§ Document segment:

Figure 3 (Source: International Energy Agency. “World Energy Investment 2018,” 2018. p59

So there are two points here on coal fired power plants. First, the state has now stepped in to ensure the operation of coal fired power plants. This will be discussed further below, but it indicates, overall coal is a risky venture that the private sector is not supporting. It takes policy intervention by governments to keep coal going. Second, rather than going about our daily business and working on the 40 year timeline, we should put the lifespan of coal fired power plants at 10 years. Any power plant older than a decade is labelled as a ‘Zombie power plant’. They only operate for the profit making of the owners while the environment is destroyed. Phasing coal out after a decade is necessary to push out this aged technology and speed up the energy transition. In this clip from ‘Shaun of the Dead’, it is clear Shaun doesn’t see the new reality around him. We should also take notice of the zombies around us and eradicate them (watch the movie for how this is done!).

Although, it has to be acknowledge the social reasons for coal fired power plants, and the connected jobs, this means local decision making on closures may not appear so easy. Thus, the intervention of governments to keep coal zombies alive. Both India, Poland, South Africa and in the mind of Trump, coal remains important and should be protected for social, rather than environmental reasons. Nonetheless, coal is financially cheap and to keep low power prices, it remains an option, even if both technologically, environmentally and financially coal power plants have a limited future.

The opportunity mind-set

There is a radical shift to a new global energy system. By creating a new system, the old system is destroyed. In a sense it is just replacement of the old system with ‘good’ technology that matches the social, economic and environmental needs of the world. It isn’t just one technology or a symbolic technology, but the whole energy system that is systemically replaced bit-by-bit over time and which may not be perceptible until after it happens. Sovacool and Geels point out the historical ‘opportunity driven’ mindset in the past compared to the ‘problem-driven’ (we’re all going to die) mindset that drives the present transition.

§ Assigned task 1: In the passage on coal power plants, why does it say coal plants should be given a lifespan of 10 years instead of 40?
§ Assigned task 2: From the passage on coal power plants, extract the stretch from "There is a radical" through "the present transition.".
§ Assigned task 3: Translate this sentence from the passage on coal power plants into Spanish: "It takes policy intervention by governments to keep coal going."

§ Information:
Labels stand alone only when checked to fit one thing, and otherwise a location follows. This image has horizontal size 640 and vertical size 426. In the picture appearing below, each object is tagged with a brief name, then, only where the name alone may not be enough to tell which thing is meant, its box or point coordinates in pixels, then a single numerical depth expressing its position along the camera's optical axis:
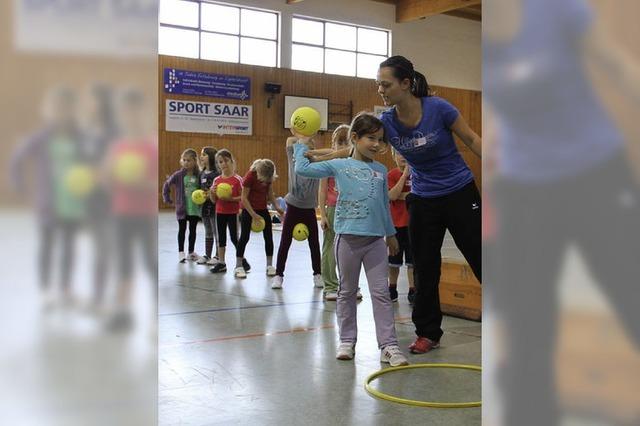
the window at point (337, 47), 22.98
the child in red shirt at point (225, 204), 7.81
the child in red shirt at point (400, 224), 5.84
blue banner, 20.56
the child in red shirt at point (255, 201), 7.29
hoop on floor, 2.95
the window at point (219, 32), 20.50
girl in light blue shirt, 3.81
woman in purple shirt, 3.69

§ Response box 1: Phasing coal out after a decade is necessary to push out this aged technology and speed up the energy transition. Plants older than ten years are "zombie power plants" that operate only for their owners' profit while the environment is destroyed.

§ Response box 2:
There is a radical shift to a new global energy system. By creating a new system, the old system is destroyed. In a sense it is just replacement of the old system with ‘good’ technology that matches the social, economic and environmental needs of the world. It isn’t just one technology or a symbolic technology, but the whole energy system that is systemically replaced bit-by-bit over time and which may not be perceptible until after it happens. Sovacool and Geels point out the historical ‘opportunity driven’ mindset in the past compared to the ‘problem-driven’ (we’re all going to die) mindset that drives the present transition.

§ Response box 3: Se necesita la intervención política de los gobiernos para mantener el carbón en marcha.